Dieter Schönfelder geht in den Ruhestand
Streiter für die offene Jugendarbeit

Münster -

In einem festlichen Gottesdienst und anschließendem Empfang wurde jetzt Dieter Schönfelder, Geschäftsführer des Jugendreferates im Evangelischen Kirchenkreis Münster, nach 36 Jahren Dienst in den Ruhestand verabschiedet, heißt es in einer Pressemitteilung.

Mittwoch, 20.12.2017, 21:00 Uhr
Stellen sich zum Abschiedsfoto: Kollegen und Wegbegleiter um Dieter Schönfelder (3.v.l.).Uwe Völkel und Dr. Jens Dechow.
Stellen sich zum Abschiedsfoto: Kollegen und Wegbegleiter um Dieter Schönfelder (3.v.l.).Uwe Völkel und Dr. Jens Dechow. Foto: Evangelischer Kirchenkreis Münster

Kollegen, Mitarbeiter, Freunde und Wegbegleiter ließen in zahlreichen Dankesworten eine lange berufliche Laufbahn im Dienst junger Menschen Revue passieren. In seiner Eigenschaft als Leiter, Ansprechpartner und Koordinator habe Schönfelder eine Jugendarbeit gefördert, deren Hauptanliegen es war, junge Menschen zu beteiligen und zu motivieren, sie zu eigenen Entscheidungen herauszufordern und zu befähigen, beschrieb Uwe Völkel, stellvertretender Superintendent des Kirchenkreises, die Tätigkeit Schönfelders.

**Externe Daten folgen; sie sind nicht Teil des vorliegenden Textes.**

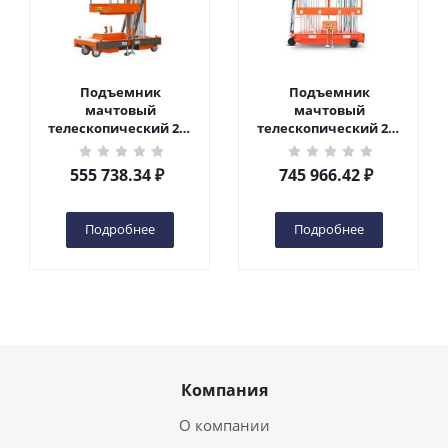
Подъемник
Подъемник
мачтовый
мачтовый
телескопический 200
телескопический 200
кг 6 м TOR GTWY6-200S
кг 10 м TOR GTWY10-
DC 2-мачтовый
200S DC 2-мачтовый
555 738.34
₽
745 966.42
₽
(автономный) (G) в
(автономный) (N) в
Чебоксарах
Чебоксарах
Подробнее
Подробнее
Компания
О компании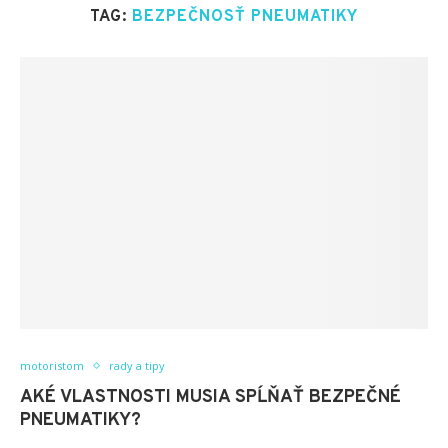
TAG:
BEZPEČNOSŤ PNEUMATIKY
motoristom
rady a tipy
AKÉ VLASTNOSTI MUSIA SPĹŇAŤ BEZPEČNÉ
PNEUMATIKY?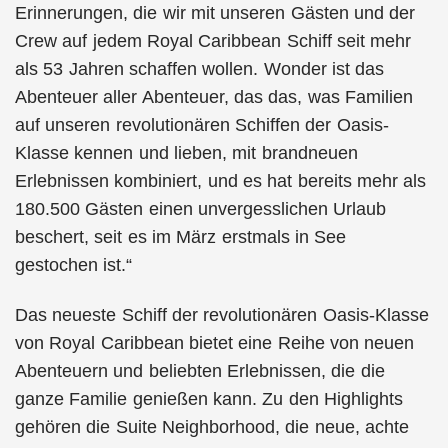
Erinnerungen, die wir mit unseren Gästen und der
Crew auf jedem Royal Caribbean Schiff seit mehr
als 53 Jahren schaffen wollen. Wonder ist das
Abenteuer aller Abenteuer, das das, was Familien
auf unseren revolutionären Schiffen der Oasis-
Klasse kennen und lieben, mit brandneuen
Erlebnissen kombiniert, und es hat bereits mehr als
180.500 Gästen einen unvergesslichen Urlaub
beschert, seit es im März erstmals in See
gestochen ist.“
Das neueste Schiff der revolutionären Oasis-Klasse
von Royal Caribbean bietet eine Reihe von neuen
Abenteuern und beliebten Erlebnissen, die die
ganze Familie genießen kann. Zu den Highlights
gehören die Suite Neighborhood, die neue, achte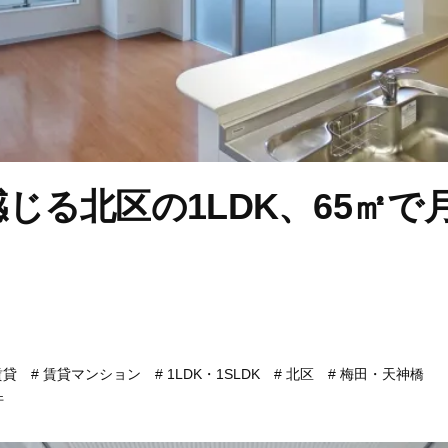
じる北区の1LDK、65㎡で月額
賃貸
賃貸マンション
1LDK・1SLDK
北区
梅田・天神橋
件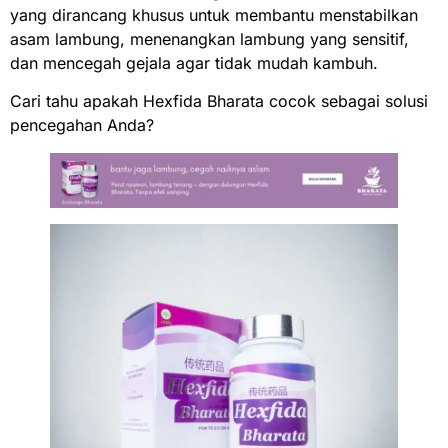
yang dirancang khusus untuk membantu menstabilkan
asam lambung, menenangkan lambung yang sensitif,
dan mencegah gejala agar tidak mudah kambuh.
Cari tahu apakah Hexfida Bharata cocok sebagai solusi
pencegahan Anda?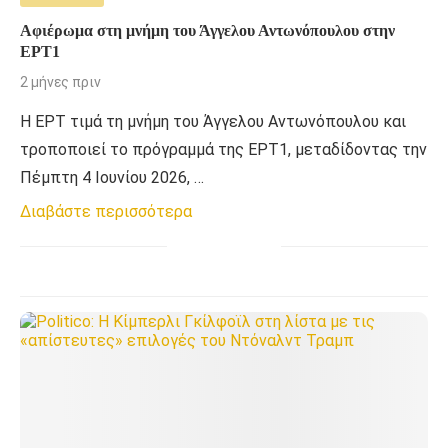
Αφιέρωμα στη μνήμη του Άγγελου Αντωνόπουλου στην
ΕΡΤ1
2 μήνες πριν
Η ΕΡΤ τιμά τη μνήμη του Άγγελου Αντωνόπουλου και
τροποποιεί το πρόγραμμά της ΕΡΤ1, μεταδίδοντας την
Πέμπτη 4 Ιουνίου 2026, …
Διαβάστε περισσότερα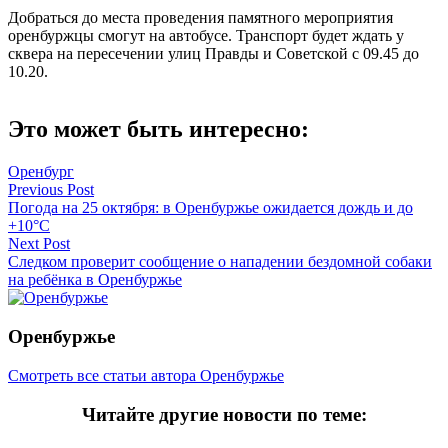
Добраться до места проведения памятного мероприятия
оренбуржцы смогут на автобусе. Транспорт будет ждать у
сквера на пересечении улиц Правды и Советской с 09.45 до
10.20.
Это может быть интересно:
Оренбург
Навигация
Previous Post
Погода на 25 октября: в Оренбуржье ожидается дождь и до
по
+10°C
записям
Next Post
Следком проверит сообщение о нападении бездомной собаки
на ребёнка в Оренбуржье
Оренбуржье
Смотреть все статьи автора Оренбуржье
Читайте другие новости по теме: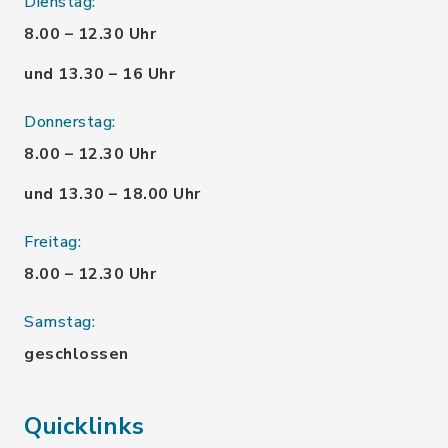
Dienstag:
8.00 – 12.30 Uhr
und 13.30 – 16 Uhr
Donnerstag:
8.00 – 12.30 Uhr
und 13.30 – 18.00 Uhr
Freitag:
8.00 – 12.30 Uhr
Samstag:
geschlossen
Quicklinks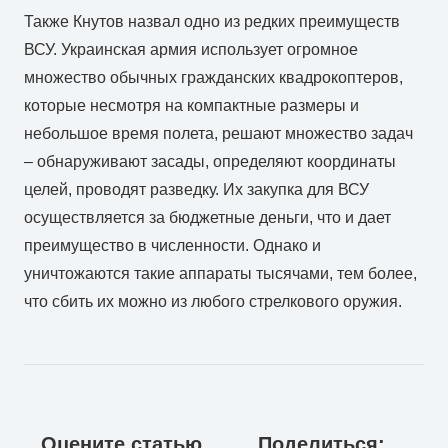
Также Кнутов назвал одно из редких преимуществ
ВСУ. Украинская армия использует огромное
множество обычных гражданских квадрокоптеров,
которые несмотря на компактные размеры и
небольшое время полета, решают множество задач
– обнаруживают засады, определяют координаты
целей, проводят разведку. Их закупка для ВСУ
осуществляется за бюджетные деньги, что и дает
преимущество в численности. Однако и
уничтожаются такие аппараты тысячами, тем более,
что сбить их можно из любого стрелкового оружия.
Оцените статью
Поделиться: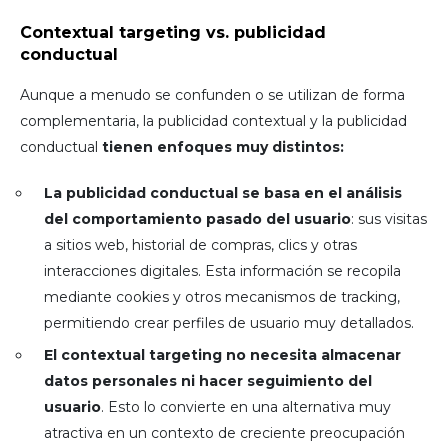
Contextual targeting vs. publicidad
conductual
Aunque a menudo se confunden o se utilizan de forma
complementaria, la publicidad contextual y la publicidad
conductual
tienen enfoques muy distintos:
La publicidad conductual se basa en el análisis
del comportamiento pasado del usuario
: sus visitas
a sitios web, historial de compras, clics y otras
interacciones digitales. Esta información se recopila
mediante cookies y otros mecanismos de tracking,
permitiendo crear perfiles de usuario muy detallados.
El contextual targeting no necesita almacenar
datos personales ni hacer seguimiento del
usuario
. Esto lo convierte en una alternativa muy
atractiva en un contexto de creciente preocupación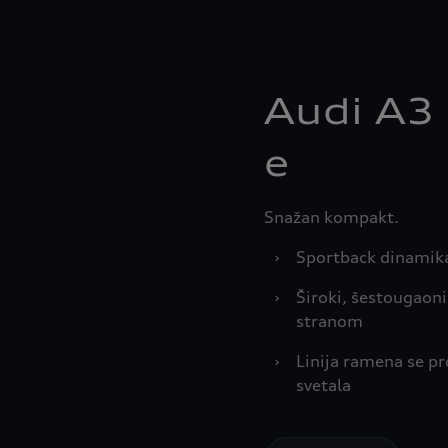
Audi A3
e
Snažan kompakt.
›
Sportback dinamika 
›
Široki, šestougaon
stranom
›
Linija ramena se pr
svetala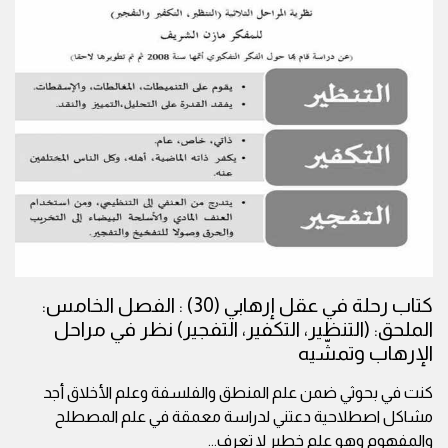
كتاب رحلة في عقل إرهابي (30) : الفصل الخامس:
الملحق: (التنظير، التكفير، التفجير) نظر في مراحل
الإرهاب وتمشّيه
كنت في بحوثي ضمن علم المنطق والفلسفة وعلم الأخلاق أجد
مشاكل اصطلاحية دعتني لدراسة معمقة في علم المصطلح
والمفهوم وهو علم خطير لا تعرف
...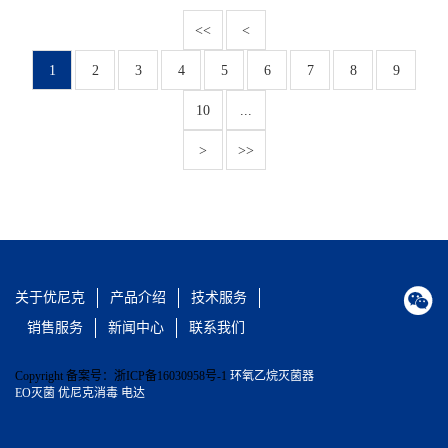
<<
<
1
2
3
4
5
6
7
8
9
10
...
>
>>

关于优尼克
产品介绍
技术服务
销售服务
新闻中心
联系我们
Copyright 备案号：浙ICP备16030958号-1
环氧乙烷灭菌器
EO灭菌 优尼克消毒 电达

Ein gutes Netzwerk, das er sich aufgebaut habe, sei ihm dabei hilfreich gewesen. Jutta Möller, Vorsitzende des Ausschusses für Kinder, Jugendliche und Familien der Stadt Münster, würdigte das Engagement Schönfelders für Kinder und Jugendliche, die vom Leben benachteiligt seien. Er habe immer dafür gekämpft, dass die finanziellen Rahmenbedingungen stimmten. „Ein Streiter für die offene Jugendarbeit verlässt die Bühne“, so Möller.

Auch die kulturpolitischen Projekte, von Dieter Schönfelder oft mitinitiiert, wurden hervorgehoben Besonders häufige Erwähnung fand dabei das Musical ‚Sarajevo love‘, das in den 1990er-Jahren unter der Regie von Thomas Nufer, mit dem Dieter Schönfelder eine enge Zusammenarbeit verbindet, im Jovel aufgeführt wurde und damals zu einer Einladung des Bürgermeisters von Sarajevo geführt hatte. „Vielen Dank dafür, dass so viel Gutes entstehen konnte“, blickte Nufer unterstützt von Christoph Schmidt-Ehmke, ehemaliger Jugendpfarrer des Kirchenkreises, auf Projekte zurück, zu denen auch die Ausstellung ‚invisible train‘ und ‚Szenen einer Haft‘ im Zwinger in Münster gehören. Landesjugendpfarrer Udo Bußmann überbrachte den Dank der Evangelischen Kirche von Westfalen, wo Schönfelder in vielen Ausschüssen im Einsatz war, ebenso Hans Werner Ludwig aus dem Landesausschuss des Evangelischen Kirchentages, dem Schönfelder als Synodalbeauftragter angehörte.